After meeting a manager at one of them named Jack, he promises her that he will get her a job and they end up having sex. We don’t realize until that moment that Ellie was in Sadie’s body, as when Ellie wakes up after that dream, she has a love bite on her neck.

It’s after that moment, too, that Ellie decides to become more like Sandie. She starts designing dresses based on Sandie’s attire during the dreams, hits up the vintage stores for sixties clothing, and cuts her hair to look more like Sandie. Because this lifestyle is more expensive, she gets a job at an Irish pub, but meets a man who seems to know who Sandie was in the past.

This turns out to be a boon and a bane, because when Ellie discovers that Jack basically turned her into a prostitute in the sixties and took advantage of the poor girl, crushing her dreams in the process, she suspects the elderly man is Jack.

As it turns out, Sandie killed Jack and all the men who hurt her in the past, and the woman Ellie has been staying with is Sandie. In a violent, fulfilling ending scene, the house burns down, John gets stabbed by Sandie, and Ellie ends up discovering her own identity.

I think one of the major themes I took away from this movie is finding your own identity, because if Ellie had blindly followed in Sandie’s path and literally tried to become like her, it would not have ended well. Sandie is the epitome of everything Ellie wanted to be on a superficial level, but fell victim to her own ambition and the patriarchal standards of the time.
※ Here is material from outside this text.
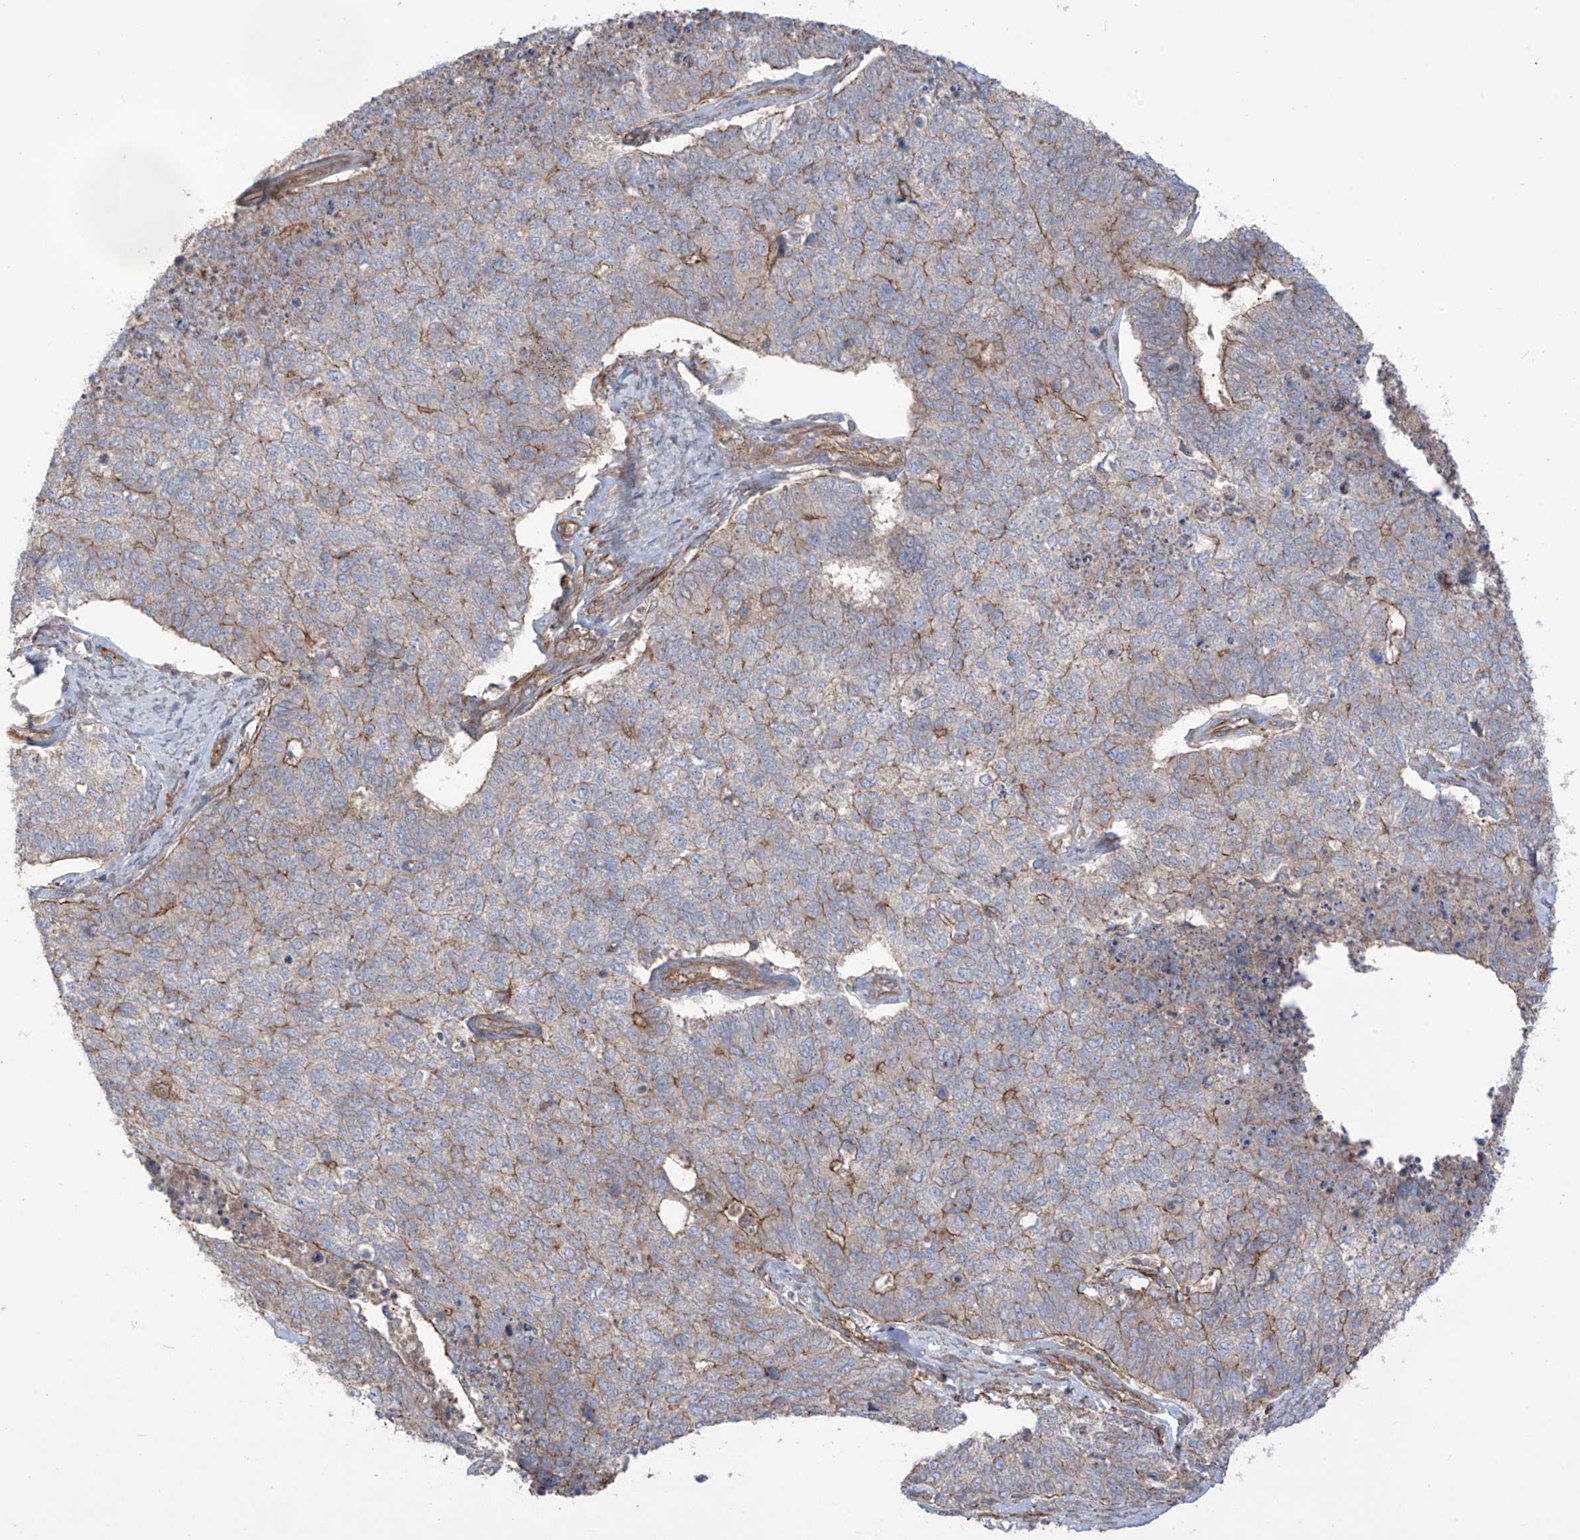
{"staining": {"intensity": "moderate", "quantity": "<25%", "location": "cytoplasmic/membranous"}, "tissue": "cervical cancer", "cell_type": "Tumor cells", "image_type": "cancer", "snomed": [{"axis": "morphology", "description": "Squamous cell carcinoma, NOS"}, {"axis": "topography", "description": "Cervix"}], "caption": "A high-resolution micrograph shows immunohistochemistry (IHC) staining of cervical squamous cell carcinoma, which displays moderate cytoplasmic/membranous positivity in approximately <25% of tumor cells. (DAB IHC with brightfield microscopy, high magnification).", "gene": "TRMU", "patient": {"sex": "female", "age": 63}}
The sixties in London in such a vibrant time, and I think Wright does a pretty decent job of capturing an essence of the era on the screen. Is it perfect? No, but what film is ever truly perfect at capturing the memories of something people lived through without slightly romanticizing it? Ellie isn’t unique though for trying to capture the spirit of that era in her designs.

As someone who went to fashion school in New York City and hung around a lot of fashion designers, I think a lot of talent right now is looking to the past and seeing how they can emulate and bring back elements from long-gone eras. No one really judged them for it, making Ellie’s classmates a group of judgmental girls who have nothing better to do.

Honestly, I could watch an entire movie with just the fashion school experience, but these characters would have needed to be fleshed out more.

From a feminist lens, I can see how this movie could be both empowering and problematic. The contemporary heroines are pushed back in favor of someone from the past, making them “less free” than a woman from the sixties. Sandie is shown to have more agency than the girls of the present by rejecting the nature of her circumstances through violence, although in the present she refuses to atone for her sins. It’s a classic revenge story in the vein of Park Chan-wook, but the movie is trying to also do too much in such a short amount of time.


Overall Thoughts

It’s a good movie, but not a great one. I think the time traveling elements are done well in a way that it doesn’t feel too forced, and the performances from both lead actresses are pretty good as well.

My problems with the movie stem with the fact that I don’t think the hybrid nature works as well as it could have, and the focus feels uneven.

Ellie’s former roommates at the college all fall under the archetypes of the mean girls and kind of get a shaft to the side, kind of showing this cruelty about how people are in the world and fail to support other women, just like how Sandie was thrown into her situation by someone she trusted. I think there’s quite a bit to ponder with this movie and that I’ll be grappling with it for awhile, honestly.